Dr. Francisco Datar, who was in Capul, Samar, an island between Ticao and Sorsogon, by that time, was summoned by an aunt to check the stone. After a few months, a seminar was organized by UP to examine the stone. There were archaeologists, paleolinguists, historians, and physicists. There was excitement in the discovery. The major TV networks covered the event.
I was in Ateneo de Naga then having assumed the Directorship of the Institute of Bikol History and Culture. Contacting Dr. Datar, a relative, we began organizing the Second Ticao Stone Conference in Ateneo de Naga.
Back in Monreal, in Ticao, the Ticao Stone had assumed a magical charm all of its own. People flocked to the multi-purpose hall where it was housed. At night, there was a report of an old man who, passing by the place where the two stones were enshrined, saw the limestones shining, as if hiding some gems or treasure within.
The frenzy brought about by the two stones encouraged Datar and company to request from the local government that the said artefacts be shipped to the National Museum. I do not know if this was verified but there were talks that the people did not like the idea of the stone being carted away from them.
Days before the conference, there were suggestions that we bring the Stones to Naga. This was nearly impossible until I was informed that a cousin, Dr. Roger Lim, had patiently and obsessively copied the surface of the two stones using a tracing paper. This dear cousin who was both a doctor of medicine, a cultural worker and an artist, agreed to bring his replica of the stones to Naga.

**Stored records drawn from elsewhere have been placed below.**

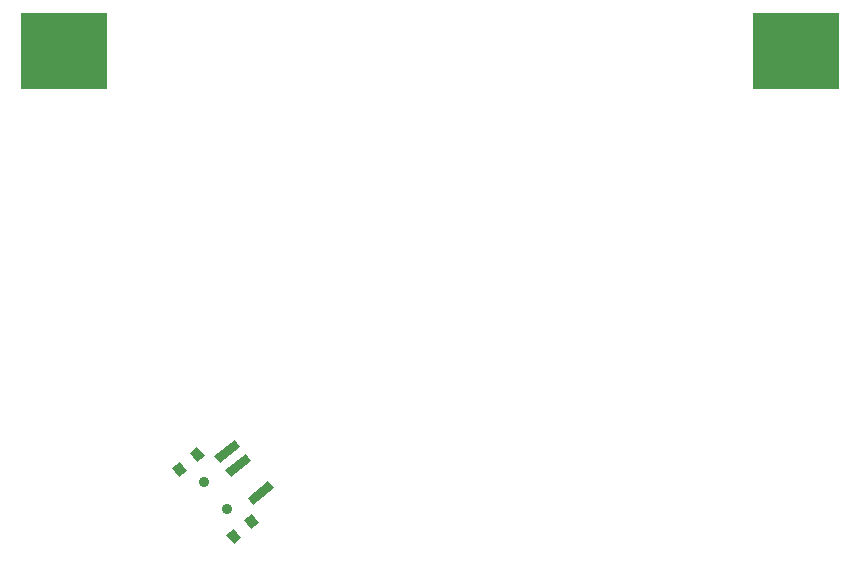
<source format=gbr>
G04 EAGLE Gerber RS-274X export*
G75*
%MOMM*%
%FSLAX34Y34*%
%LPD*%
%INSolderpaste Bottom*%
%IPPOS*%
%AMOC8*
5,1,8,0,0,1.08239X$1,22.5*%
G01*
%ADD10R,7.300000X6.400000*%
%ADD11R,2.209800X0.762000*%
%ADD12C,0.889000*%
%ADD13R,0.812800X0.990600*%


D10*
X320450Y-2379350D03*
X-300050Y-2379350D03*
D11*
G36*
X-150529Y-2714909D02*
X-167701Y-2728815D01*
X-172497Y-2722893D01*
X-155325Y-2708987D01*
X-150529Y-2714909D01*
G37*
G36*
X-141089Y-2726566D02*
X-158261Y-2740472D01*
X-163057Y-2734550D01*
X-145885Y-2720644D01*
X-141089Y-2726566D01*
G37*
G36*
X-122209Y-2749880D02*
X-139381Y-2763786D01*
X-144177Y-2757864D01*
X-127005Y-2743958D01*
X-122209Y-2749880D01*
G37*
D12*
X-162010Y-2767557D03*
X-180890Y-2744243D03*
D13*
G36*
X-149704Y-2791630D02*
X-156020Y-2796745D01*
X-162254Y-2789048D01*
X-155938Y-2783933D01*
X-149704Y-2791630D01*
G37*
G36*
X-134705Y-2779484D02*
X-141021Y-2784599D01*
X-147255Y-2776902D01*
X-140939Y-2771787D01*
X-134705Y-2779484D01*
G37*
G36*
X-195645Y-2734898D02*
X-201961Y-2740013D01*
X-208195Y-2732316D01*
X-201879Y-2727201D01*
X-195645Y-2734898D01*
G37*
G36*
X-180646Y-2722752D02*
X-186962Y-2727867D01*
X-193196Y-2720170D01*
X-186880Y-2715055D01*
X-180646Y-2722752D01*
G37*
M02*

</source>
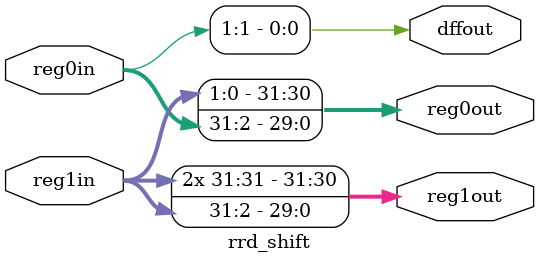
<source format=v>
module rrd_shift(reg1in, reg0in, reg1out, reg0out, dffout);

	input signed [31:0] reg1in, reg0in;
	output [31:0] reg1out, reg0out;
	output dffout;
	
	assign dffout = reg0in[1];
	
	assign reg0out[29:0] = reg0in[31:2];
	assign reg0out[31:30] = reg1in[1:0];
	
	assign reg1out = reg1in >>> 2;

endmodule
</source>
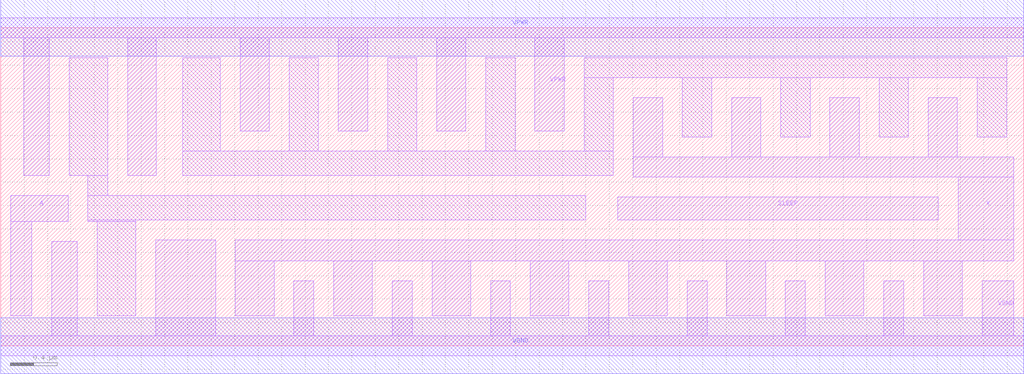
<source format=lef>
# Copyright 2020 The SkyWater PDK Authors
#
# Licensed under the Apache License, Version 2.0 (the "License");
# you may not use this file except in compliance with the License.
# You may obtain a copy of the License at
#
#     https://www.apache.org/licenses/LICENSE-2.0
#
# Unless required by applicable law or agreed to in writing, software
# distributed under the License is distributed on an "AS IS" BASIS,
# WITHOUT WARRANTIES OR CONDITIONS OF ANY KIND, either express or implied.
# See the License for the specific language governing permissions and
# limitations under the License.
#
# SPDX-License-Identifier: Apache-2.0

VERSION 5.5 ;
NAMESCASESENSITIVE ON ;
BUSBITCHARS "[]" ;
DIVIDERCHAR "/" ;
MACRO sky130_fd_sc_hd__lpflow_isobufsrc_8
  CLASS CORE ;
  SOURCE USER ;
  ORIGIN  0.000000  0.000000 ;
  SIZE  8.740000 BY  2.720000 ;
  SYMMETRY X Y R90 ;
  SITE unithd ;
  PIN A
    ANTENNAGATEAREA  0.495000 ;
    DIRECTION INPUT ;
    USE SIGNAL ;
    PORT
      LAYER li1 ;
        RECT 0.085000 0.255000 0.265000 1.065000 ;
        RECT 0.085000 1.065000 0.575000 1.285000 ;
    END
  END A
  PIN SLEEP
    ANTENNAGATEAREA  1.980000 ;
    DIRECTION INPUT ;
    USE SIGNAL ;
    PORT
      LAYER li1 ;
        RECT 5.270000 1.075000 8.010000 1.275000 ;
    END
  END SLEEP
  PIN X
    ANTENNADIFFAREA  2.484000 ;
    DIRECTION OUTPUT ;
    USE SIGNAL ;
    PORT
      LAYER li1 ;
        RECT 2.005000 0.255000 2.335000 0.725000 ;
        RECT 2.005000 0.725000 8.655000 0.905000 ;
        RECT 2.845000 0.255000 3.175000 0.725000 ;
        RECT 3.685000 0.255000 4.015000 0.725000 ;
        RECT 4.525000 0.255000 4.855000 0.725000 ;
        RECT 5.365000 0.255000 5.695000 0.725000 ;
        RECT 5.405000 1.445000 8.655000 1.615000 ;
        RECT 5.405000 1.615000 5.655000 2.125000 ;
        RECT 6.205000 0.255000 6.535000 0.725000 ;
        RECT 6.245000 1.615000 6.495000 2.125000 ;
        RECT 7.045000 0.255000 7.375000 0.725000 ;
        RECT 7.085000 1.615000 7.335000 2.125000 ;
        RECT 7.885000 0.255000 8.215000 0.725000 ;
        RECT 7.925000 1.615000 8.175000 2.125000 ;
        RECT 8.180000 0.905000 8.655000 1.445000 ;
    END
  END X
  PIN VGND
    DIRECTION INOUT ;
    SHAPE ABUTMENT ;
    USE GROUND ;
    PORT
      LAYER li1 ;
        RECT 0.000000 -0.085000 8.740000 0.085000 ;
        RECT 0.435000  0.085000 0.655000 0.895000 ;
        RECT 1.325000  0.085000 1.835000 0.905000 ;
        RECT 2.505000  0.085000 2.675000 0.555000 ;
        RECT 3.345000  0.085000 3.515000 0.555000 ;
        RECT 4.185000  0.085000 4.355000 0.555000 ;
        RECT 5.025000  0.085000 5.195000 0.555000 ;
        RECT 5.865000  0.085000 6.035000 0.555000 ;
        RECT 6.705000  0.085000 6.875000 0.555000 ;
        RECT 7.545000  0.085000 7.715000 0.555000 ;
        RECT 8.385000  0.085000 8.655000 0.555000 ;
    END
    PORT
      LAYER met1 ;
        RECT 0.000000 -0.240000 8.740000 0.240000 ;
    END
  END VGND
  PIN VNB
    DIRECTION INOUT ;
    USE GROUND ;
    PORT
    END
  END VNB
  PIN VPB
    DIRECTION INOUT ;
    USE POWER ;
    PORT
    END
  END VPB
  PIN VPWR
    DIRECTION INOUT ;
    SHAPE ABUTMENT ;
    USE POWER ;
    PORT
      LAYER li1 ;
        RECT 0.000000 2.635000 8.740000 2.805000 ;
        RECT 0.195000 1.455000 0.415000 2.635000 ;
        RECT 1.085000 1.455000 1.330000 2.635000 ;
        RECT 2.045000 1.835000 2.295000 2.635000 ;
        RECT 2.885000 1.835000 3.135000 2.635000 ;
        RECT 3.725000 1.835000 3.975000 2.635000 ;
        RECT 4.565000 1.835000 4.815000 2.635000 ;
    END
    PORT
      LAYER met1 ;
        RECT 0.000000 2.480000 8.740000 2.960000 ;
    END
  END VPWR
  OBS
    LAYER li1 ;
      RECT 0.585000 1.455000 0.915000 2.465000 ;
      RECT 0.745000 1.065000 1.155000 1.075000 ;
      RECT 0.745000 1.075000 5.000000 1.285000 ;
      RECT 0.745000 1.285000 0.915000 1.455000 ;
      RECT 0.825000 0.255000 1.155000 1.065000 ;
      RECT 1.555000 1.455000 5.235000 1.665000 ;
      RECT 1.555000 1.665000 1.875000 2.465000 ;
      RECT 2.465000 1.665000 2.715000 2.465000 ;
      RECT 3.305000 1.665000 3.555000 2.465000 ;
      RECT 4.145000 1.665000 4.395000 2.465000 ;
      RECT 4.985000 1.665000 5.235000 2.295000 ;
      RECT 4.985000 2.295000 8.595000 2.465000 ;
      RECT 5.825000 1.785000 6.075000 2.295000 ;
      RECT 6.665000 1.785000 6.915000 2.295000 ;
      RECT 7.505000 1.785000 7.755000 2.295000 ;
      RECT 8.345000 1.785000 8.595000 2.295000 ;
  END
END sky130_fd_sc_hd__lpflow_isobufsrc_8
END LIBRARY

</source>
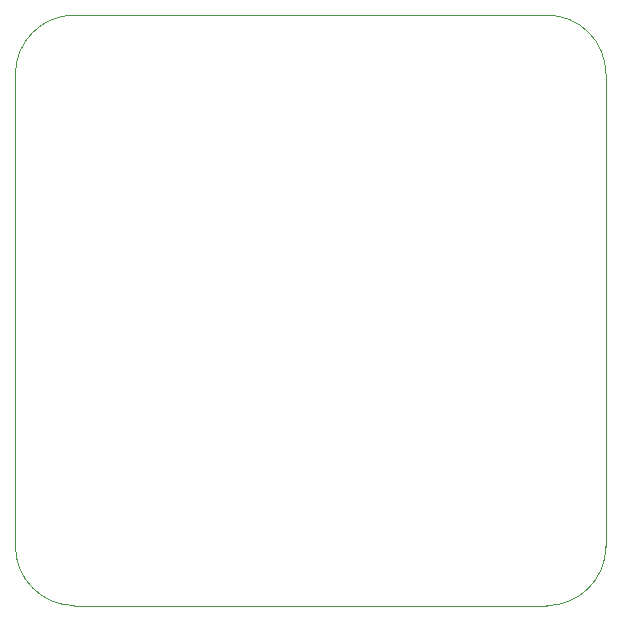
<source format=gm1>
G04 #@! TF.GenerationSoftware,KiCad,Pcbnew,8.0.4*
G04 #@! TF.CreationDate,2025-01-10T10:23:46-05:00*
G04 #@! TF.ProjectId,555 Blink-a-tron SMD,35353520-426c-4696-9e6b-2d612d74726f,rev?*
G04 #@! TF.SameCoordinates,Original*
G04 #@! TF.FileFunction,Profile,NP*
%FSLAX46Y46*%
G04 Gerber Fmt 4.6, Leading zero omitted, Abs format (unit mm)*
G04 Created by KiCad (PCBNEW 8.0.4) date 2025-01-10 10:23:46*
%MOMM*%
%LPD*%
G01*
G04 APERTURE LIST*
G04 #@! TA.AperFunction,Profile*
%ADD10C,0.050000*%
G04 #@! TD*
G04 #@! TA.AperFunction,Profile*
%ADD11C,0.100000*%
G04 #@! TD*
G04 APERTURE END LIST*
D10*
X100000000Y-55000000D02*
X100000000Y-95000000D01*
D11*
X145000000Y-50000000D02*
G75*
G02*
X150000000Y-55000000I0J-5000000D01*
G01*
D10*
X105000000Y-100000000D02*
X145000000Y-100000000D01*
D11*
X150000000Y-95000000D02*
G75*
G02*
X145000000Y-100000000I-5035500J35500D01*
G01*
D10*
X150000000Y-95000000D02*
X150000000Y-55000000D01*
D11*
X100000000Y-55000000D02*
G75*
G02*
X105000000Y-50000000I5000000J0D01*
G01*
D10*
X145000000Y-50000000D02*
X105000000Y-50000000D01*
D11*
X105000000Y-100000000D02*
G75*
G02*
X100000000Y-95000000I35500J5035500D01*
G01*
M02*

</source>
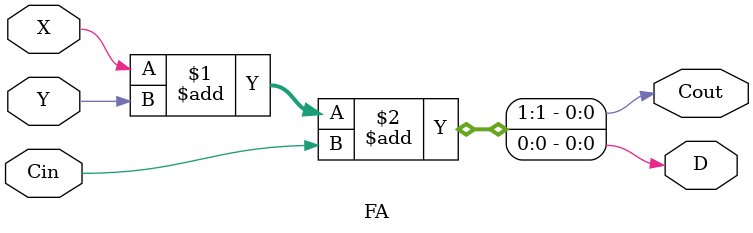
<source format=v>
module ArithmeticCircuit4Bit (D,Cout,A,B,Cin,S0,S1);
    input [3:0] A, B;
    input Cin, S0, S1;
    output [3:0] D;
    output Cout;
    wire [3:0] nB ,Y, C;

    TwoComplementCalculator tcc(.Aout(nB),.A(B),.cin(0),.E(1));

    MUX4_1 mux0 (.Y(Y[0]),.i0(B[0]),.i1(nB[0]),.i2(0),.i3(1),.S0(S0),.S1(S1));
    MUX4_1 mux1 (.Y(Y[1]),.i0(B[1]),.i1(nB[1]),.i2(0),.i3(1),.S0(S0),.S1(S1));
    MUX4_1 mux2 (.Y(Y[2]),.i0(B[2]),.i1(nB[2]),.i2(0),.i3(1),.S0(S0),.S1(S1));
    MUX4_1 mux3 (.Y(Y[3]),.i0(B[3]),.i1(nB[3]),.i2(0),.i3(1),.S0(S0),.S1(S1));

    FA FA0 (.D(D[0]),.Cout(C[1]),.X(A[0]),.Y(Y[0]),.Cin(Cin));
    FA FA1 (.D(D[1]),.Cout(C[2]),.X(A[1]),.Y(Y[1]),.Cin(C[1]));
    FA FA2 (.D(D[2]),.Cout(C[3]),.X(A[2]),.Y(Y[2]),.Cin(C[2]));
    FA FA3 (.D(D[3]),.Cout(Cout),.X(A[3]),.Y(Y[3]),.Cin(C[3]));
endmodule


module TwoComplementCalculator(Aout, A, cin, E);

  input  [3:0] A;
  input  cin, E;
  output [3:0] Aout;
  wire y0,y1,y2,y3,c0,c1,c2;

  assign y0 = E & cin;
  assign Aout[0] = A[0] ^ y0;

  assign c0=A[0] | cin;
  assign y1 = E & c0;
  assign Aout[1] = A[1] ^ y1;

  assign c1=A[1] | c0;
  assign y2= E & c1;
  assign Aout[2] = A[2] ^ y2;

  assign c2=A[2] | c1;
  assign y3 = E & c2;
  assign Aout[3] = A[3] ^ y3;

endmodule

module MUX4_1(Y,i0,i1,i2,i3,S0,S1);
    input i0,i1,i2,i3,S0,S1;
    output Y;
    reg Y;
    always @(i0 or i1 or i2 or i3 or S0 or S1) begin
        case ({S1,S0})
            2'b00 :Y =i0;
            2'b01 :Y =i1;
            2'b10 :Y =i2;
            2'b11 :Y =i3;
        endcase
    end
endmodule

module FA(D,Cout,X,Y,Cin);
    input  X,Y,Cin;
    output D,Cout;
    assign {Cout,D}=X+Y+Cin;
endmodule
</source>
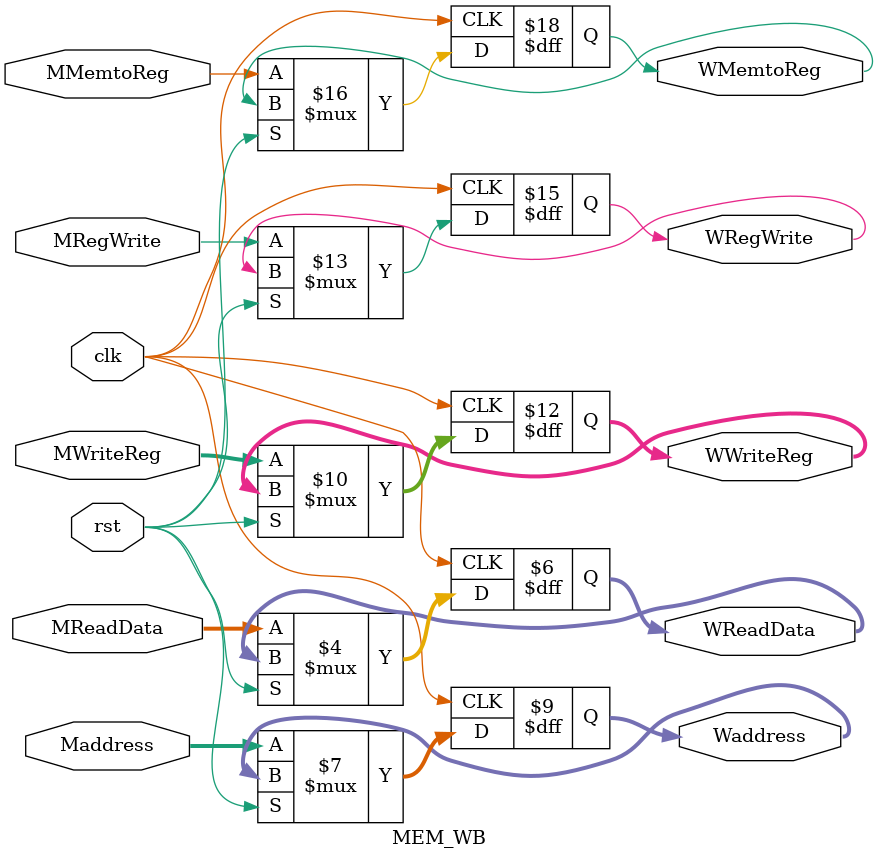
<source format=v>


`timescale 1ns / 1ns

module MEM_WB(MReadData, Maddress, MWriteReg, MRegWrite, MMemtoReg, 
              clk, rst, 
              WReadData, Waddress, WWriteReg, WRegWrite, WMemtoReg);
  
  input [31:0] MReadData, Maddress;
  input [4:0] MWriteReg;
  input MRegWrite, MMemtoReg;
  input clk, rst;
  output reg [31:0] WReadData, Waddress;
  output reg [4:0] WWriteReg;
  output reg WRegWrite, WMemtoReg;
  
  // initialize
  initial begin
    WReadData = 0;
    Waddress = 0;
    WWriteReg = 0;
    WRegWrite = 0;
    WMemtoReg = 0;
  end
  
  always @ (posedge clk or posedge rst) begin
    if (!rst) begin
      WReadData <= MReadData;
      Waddress <= Maddress;
      WWriteReg <= MWriteReg;
      WRegWrite <= MRegWrite;
      WMemtoReg <= MMemtoReg;
    end
  end
  
endmodule

</source>
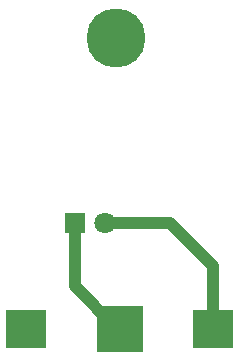
<source format=gbr>
G04 #@! TF.GenerationSoftware,KiCad,Pcbnew,(5.0.0-rc2-dev-321-g78161b592)*
G04 #@! TF.CreationDate,2018-09-15T23:15:39-06:00*
G04 #@! TF.ProjectId,trevor,747265766F722E6B696361645F706362,rev?*
G04 #@! TF.SameCoordinates,Original*
G04 #@! TF.FileFunction,Copper,L2,Bot,Signal*
G04 #@! TF.FilePolarity,Positive*
%FSLAX46Y46*%
G04 Gerber Fmt 4.6, Leading zero omitted, Abs format (unit mm)*
G04 Created by KiCad (PCBNEW (5.0.0-rc2-dev-321-g78161b592)) date 09/15/18 23:15:39*
%MOMM*%
%LPD*%
G01*
G04 APERTURE LIST*
%ADD10R,3.500000X3.300000*%
%ADD11R,4.000000X4.000000*%
%ADD12R,1.800000X1.800000*%
%ADD13C,1.800000*%
%ADD14C,5.000000*%
%ADD15C,1.000000*%
G04 APERTURE END LIST*
D10*
X100200000Y-80000000D03*
X84400000Y-80000000D03*
D11*
X92300000Y-80000000D03*
D12*
X88500000Y-71050000D03*
D13*
X91040000Y-71050000D03*
D14*
X92000000Y-55350000D03*
D15*
X96600000Y-71050000D02*
X100200000Y-74650000D01*
X100200000Y-74650000D02*
X100200000Y-80000000D01*
X91040000Y-71050000D02*
X96600000Y-71050000D01*
X92100000Y-80000000D02*
X88500000Y-76400000D01*
X88500000Y-76400000D02*
X88500000Y-71050000D01*
X92300000Y-80000000D02*
X92100000Y-80000000D01*
M02*

</source>
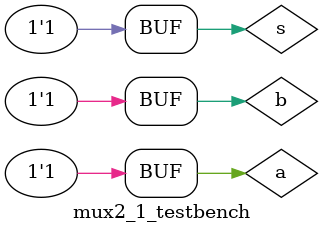
<source format=sv>


//`timescale time_unit base / precision base
`timescale 1ns/10ps

module mux2_1(a, b, s, out);
		input logic		a, b, s;
		output logic	out;
		
		//Follow the equation
		//Out = (~S)A + SB
		//temp logic to hold outputs from gate primitives not and and
		logic notS, temp1, temp2;  
		
		//gate primitive not for ~s
		//gate primitive and for ~sa and sb
		//gate primitive or for temp1 OR temp2 to get out
		not #0.05 aintThis(notS,  s);
		and #0.05 andNot(temp1, notS, a);     
		and #0.05 andThem(temp2, s, b);
		or  #0.05 orThem(out, temp1, temp2);
endmodule

//mux2_1_testbench tests all eight possible cases for expected,
//unexpected, and edgcase behavior. This testbench is setup like 
//a truth table to test when each input is high, or low with all
//other inputs when they are high, or low.		
module mux2_1_testbench();
		logic a, b, s, out;
		
		mux2_1 dut(.a, .b, .s, .out);
		
		initial begin 
			a <= 0; b <= 0; s <= 0;		#10;
			a <= 0; b <= 0; s <= 1;		#10;
			a <= 0; b <= 1; s <= 0;		#10;
			a <= 0; b <= 1; s <= 1;		#10;
			a <= 1; b <= 0; s <= 0;		#10;
			a <= 1; b <= 0; s <= 1;		#10;
			a <= 1; b <= 1; s <= 0;		#10;
			a <= 1; b <= 1; s <= 1;		#10;
		end
endmodule  
</source>
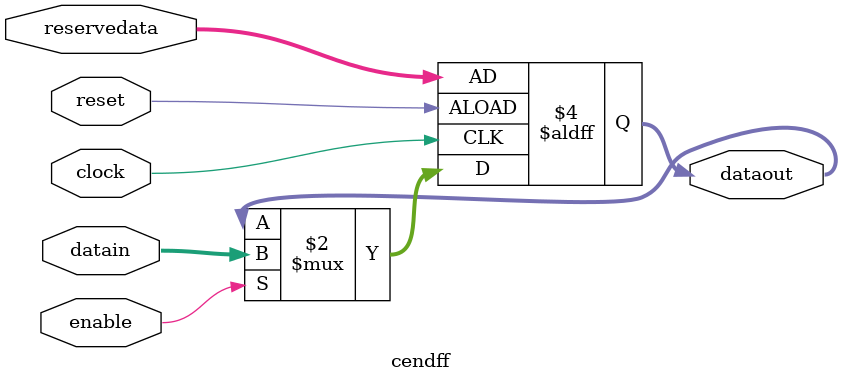
<source format=v>
module cendff
#(
parameter width=8
)
(
input clock,
input reset,
input enable,
input [width-1:0] reservedata,
input [width-1:0] datain,
output reg [width-1:0] dataout
);

always @(posedge clock or posedge reset)begin

	if(reset) begin
		dataout<=reservedata;
	end
	else if(enable)
		dataout<=datain;


end

endmodule

</source>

My Deputy travelled a day before the conference to fetch my cousin at the pier in Bulan, Sorsogon.
On the day of the conference, the Stones were shrouded in black. I do not remember now whose idea was it to hide them. At the end of the speech of Dr. Lim, the black cloth was removed. As the stones were revealed, someone switched on the lights that I did not know were placed around the platform for the stones. There was a murmur from the audience, an audible gasp.
No one had yet deciphered the syllabaries written on the two stones. There are interesting explorations around the words that come out of the inscriptions. On the bigger one, the word “halad,” which means offering appears. The two irregularly shaped stones have been measured properly, with the trapezoidal one weighing 30 kilos, 11 centimeters thick, 54 cm long and 44 cm wide and the oblong being 6 cm thick, 20 cm long and 18 cm wide. They are now in the Baybayin Section of the National Museum. Like the LCI or Laguna Copperplate Inscription, the stones are now called TSI or Ticao Stone Inscription.
I remember still what I said that day in Naga: While you here in Mainland Bikol were writing on barks and leaves of trees, we in Ticao were using stones to carve laws and literatures. Of course, I was being emotional. I was exaggerating, imagining my link to a past and naming it my own.